Quero Navas había estado detenido desde enero de 2025, siendo su arresto vinculado a su pasado militar, según lo indicado por la ONG Foro Penal. A lo largo de su reclusión, su madre, Carmen Navas, denunció en reiteradas ocasiones la desaparición y el estado crítico de su hijo, lo que pone de relieve la falta de transparencia y el respeto por los derechos fundamentales en el sistema penitenciario venezolano. La confirmación oficial de su muerte el pasado jueves ha generado un fuerte rechazo y una serie de exigencias de justicia por parte de la oposición y organizaciones de derechos humanos.

En un comunicado difundido en redes sociales, la Defensoría hizo hincapié en la necesidad de que las autoridades competentes lleven a cabo una pesquisa que no solo esclarezca los detalles del fallecimiento, sino que también determine las responsabilidades de los funcionarios involucrados. La institución enfatizó que este trágico suceso pone de manifiesto la urgencia de implementar reformas profundas que busquen erradicar los abusos y garantizar una protección efectiva de los derechos humanos en el país.

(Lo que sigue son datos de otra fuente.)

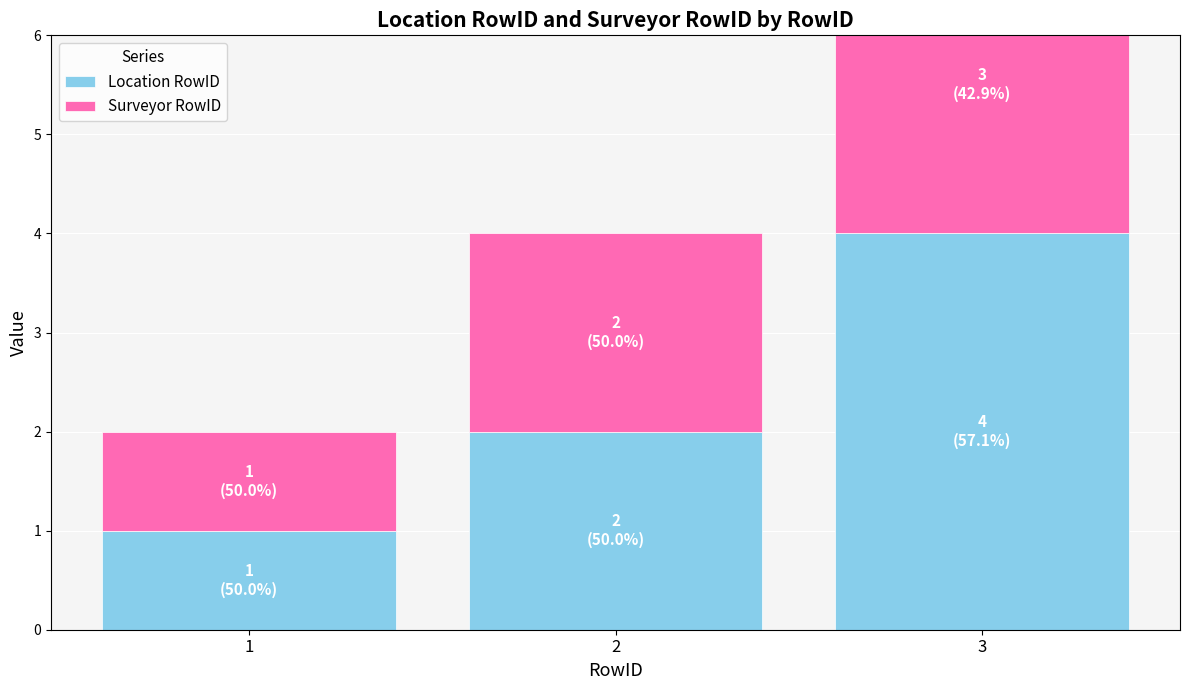

Which series has the widest spread of values?

Location RowID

La muerte de Quero Navas se produjo tras ser trasladado a un hospital debido a complicaciones de salud, donde se le diagnosticó hemorragia digestiva y síndrome febril agudo. Sin embargo, su fallecimiento, a causa de una insuficiencia respiratoria aguda, ha suscitado más preguntas que respuestas. El Ministerio del Servicio Penitenciario, al emitir su comunicado, afirmó que durante el tiempo que estuvo encarcelado, Quero no proporcionó información sobre su familia, lo que generó aún más dudas sobre el tratamiento que recibió en prisión.

La situación de los presos políticos en Venezuela es alarmante, con cifras que indican que hay al menos 454 personas detenidas por motivos políticos, a pesar de la reciente aprobación de una ley de amnistía en febrero que prometía un cambio en la situación. La oposición, liderada por figuras como Edmundo González Urrutia, ha instado al Gobierno a rendir cuentas y responder por lo sucedido, resaltando la necesidad de un verdadero compromiso con la justicia y el respeto a los derechos humanos.

Este caso no solo refleja la crisis de derechos humanos en Venezuela, sino que también pone de relieve la lucha constante de familiares y defensores de derechos humanos por buscar justicia. La comunidad internacional observa con atención, esperando que las autoridades venezolanas tomen medidas concretas para abordar estas violaciones y garantizar que hechos como el de Quero Navas no se repitan en el futuro.